Concurrently, former SNP MP Joanna Cherry claimed in her memoir Keeping the Dream Alive that there had been a conspiracy against Salmond. In extracts of her memoir serialised in the Sunday Times, Cherry said that SNP staff had celebrated the announcement of misconduct allegations against Salmond. According to Cherry's account, Anne Harvey, then head of the SNP whips office, travelled to Prestwick to attend a meeting of the SNPs national assembly on 25 August 2018, two days after the Daily Record disclosed allegations against Salmond, and found party staffers in a "jovial, even celebratory mood". Cherry wrote that Harvey formed the view they had knowledge of the allegations well before they were first made public, with one staffer allegedly anticipating "melting down" a bust of Alex Salmond in the boardroom of SNP headquarters: "This was not a group of people who had learnt of a shock development less than 24 hours earlier. It felt as if some people had been well prepared for this. Some would use the words 'gloating' and 'complicit'."

On 16 July 2026, following the imprisonment of Nicola Sturgeon's husband Peter Murrell for embezzlement from the SNP as a result of Operation Branchform, Sir David Davis MP again used parliamentary privilege to address the Alex Salmond scandal. Davis accused Sturgeon of enabling Murrell's embezzlement and expressed his disbelief that Sturgeon could have been unaware of her husband's purchases.

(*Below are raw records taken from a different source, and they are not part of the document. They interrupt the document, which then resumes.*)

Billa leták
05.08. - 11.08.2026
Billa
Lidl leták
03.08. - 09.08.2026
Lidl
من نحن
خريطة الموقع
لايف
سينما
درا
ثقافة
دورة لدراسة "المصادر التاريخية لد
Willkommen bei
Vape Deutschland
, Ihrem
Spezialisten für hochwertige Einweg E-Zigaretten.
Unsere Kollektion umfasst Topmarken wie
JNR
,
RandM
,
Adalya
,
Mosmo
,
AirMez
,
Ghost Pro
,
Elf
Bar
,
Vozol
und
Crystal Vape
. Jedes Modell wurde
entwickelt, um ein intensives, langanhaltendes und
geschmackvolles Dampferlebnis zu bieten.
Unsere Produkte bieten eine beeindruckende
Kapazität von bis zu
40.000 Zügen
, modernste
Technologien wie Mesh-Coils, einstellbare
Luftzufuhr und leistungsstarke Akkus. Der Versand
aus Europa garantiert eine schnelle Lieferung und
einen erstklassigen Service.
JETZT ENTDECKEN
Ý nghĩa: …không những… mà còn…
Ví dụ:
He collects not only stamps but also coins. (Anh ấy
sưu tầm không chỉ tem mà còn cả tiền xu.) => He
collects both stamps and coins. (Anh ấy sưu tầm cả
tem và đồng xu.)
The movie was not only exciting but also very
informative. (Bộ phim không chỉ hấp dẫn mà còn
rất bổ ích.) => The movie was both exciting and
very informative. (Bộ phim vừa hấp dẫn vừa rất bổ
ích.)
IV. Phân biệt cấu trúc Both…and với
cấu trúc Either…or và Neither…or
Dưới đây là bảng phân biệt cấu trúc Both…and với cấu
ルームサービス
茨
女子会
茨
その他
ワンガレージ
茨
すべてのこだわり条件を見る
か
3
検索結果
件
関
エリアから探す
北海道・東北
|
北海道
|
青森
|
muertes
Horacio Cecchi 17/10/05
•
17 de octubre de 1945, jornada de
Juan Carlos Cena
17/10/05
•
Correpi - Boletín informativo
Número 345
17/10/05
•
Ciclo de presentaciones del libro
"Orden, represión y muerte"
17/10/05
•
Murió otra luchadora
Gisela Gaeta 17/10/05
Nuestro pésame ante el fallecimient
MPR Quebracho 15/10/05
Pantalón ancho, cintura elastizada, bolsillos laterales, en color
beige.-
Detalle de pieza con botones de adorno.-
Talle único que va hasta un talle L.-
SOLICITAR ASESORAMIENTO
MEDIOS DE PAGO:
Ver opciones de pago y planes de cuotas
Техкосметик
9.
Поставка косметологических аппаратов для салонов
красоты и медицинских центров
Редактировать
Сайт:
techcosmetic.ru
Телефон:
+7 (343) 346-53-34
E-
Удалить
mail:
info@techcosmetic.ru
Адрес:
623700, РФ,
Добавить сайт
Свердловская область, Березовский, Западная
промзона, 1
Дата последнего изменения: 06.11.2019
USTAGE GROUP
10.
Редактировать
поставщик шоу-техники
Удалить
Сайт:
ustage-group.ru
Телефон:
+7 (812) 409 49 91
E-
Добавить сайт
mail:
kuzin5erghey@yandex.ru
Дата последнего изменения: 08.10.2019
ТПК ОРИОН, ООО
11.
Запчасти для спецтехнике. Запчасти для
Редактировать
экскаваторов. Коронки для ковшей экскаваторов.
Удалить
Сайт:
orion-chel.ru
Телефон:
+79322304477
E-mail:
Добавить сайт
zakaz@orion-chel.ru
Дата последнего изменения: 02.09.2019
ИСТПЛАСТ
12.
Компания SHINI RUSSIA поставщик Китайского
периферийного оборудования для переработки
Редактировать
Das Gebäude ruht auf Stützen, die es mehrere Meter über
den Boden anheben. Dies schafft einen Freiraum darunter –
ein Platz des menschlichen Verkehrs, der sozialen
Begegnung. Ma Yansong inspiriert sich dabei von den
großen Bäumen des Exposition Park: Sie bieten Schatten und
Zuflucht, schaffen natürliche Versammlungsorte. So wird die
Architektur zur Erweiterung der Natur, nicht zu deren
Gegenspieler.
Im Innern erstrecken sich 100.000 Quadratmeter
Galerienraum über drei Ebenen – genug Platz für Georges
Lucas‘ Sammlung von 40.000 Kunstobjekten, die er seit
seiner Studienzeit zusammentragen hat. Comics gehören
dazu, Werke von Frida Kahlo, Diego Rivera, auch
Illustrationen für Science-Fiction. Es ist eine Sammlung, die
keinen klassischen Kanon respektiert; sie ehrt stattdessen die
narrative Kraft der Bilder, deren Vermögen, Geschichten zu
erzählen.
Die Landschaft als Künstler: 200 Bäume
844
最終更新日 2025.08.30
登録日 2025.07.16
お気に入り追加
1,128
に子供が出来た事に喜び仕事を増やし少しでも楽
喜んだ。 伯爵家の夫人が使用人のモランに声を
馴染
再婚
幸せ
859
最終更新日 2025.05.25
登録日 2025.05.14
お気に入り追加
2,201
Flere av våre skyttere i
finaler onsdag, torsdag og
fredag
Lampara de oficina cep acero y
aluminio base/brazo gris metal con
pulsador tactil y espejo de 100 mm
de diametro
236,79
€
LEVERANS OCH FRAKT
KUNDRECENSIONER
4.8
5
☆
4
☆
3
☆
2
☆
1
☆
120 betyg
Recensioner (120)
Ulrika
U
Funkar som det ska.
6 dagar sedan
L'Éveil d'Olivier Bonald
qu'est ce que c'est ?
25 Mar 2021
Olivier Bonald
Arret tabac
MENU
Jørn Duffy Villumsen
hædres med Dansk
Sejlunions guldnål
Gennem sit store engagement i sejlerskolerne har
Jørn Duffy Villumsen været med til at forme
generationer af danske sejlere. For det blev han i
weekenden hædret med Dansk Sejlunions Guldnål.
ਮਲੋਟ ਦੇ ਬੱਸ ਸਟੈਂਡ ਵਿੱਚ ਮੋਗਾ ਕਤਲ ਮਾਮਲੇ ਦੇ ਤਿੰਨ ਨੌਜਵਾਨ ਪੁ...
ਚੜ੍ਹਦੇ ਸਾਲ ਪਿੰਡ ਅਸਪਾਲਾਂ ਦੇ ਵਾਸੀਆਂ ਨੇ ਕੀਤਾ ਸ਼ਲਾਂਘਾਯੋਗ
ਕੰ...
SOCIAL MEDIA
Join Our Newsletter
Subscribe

He linked Operation Branchform to the Alex Salmond scandal by claiming that Sturgeon and Murrell pursued Salmond over sexual misconduct claims as part of an effort to "hide their own crimes" by preventing Salmond from making a return to the SNP's National Executive Committee in 2018. Through her lawyer Aamer Anwar, Sturgeon issued a statement rejecting Davis' statements and accused him of abusing parliamentary privilege to spread "conspiracy theories" and "lies".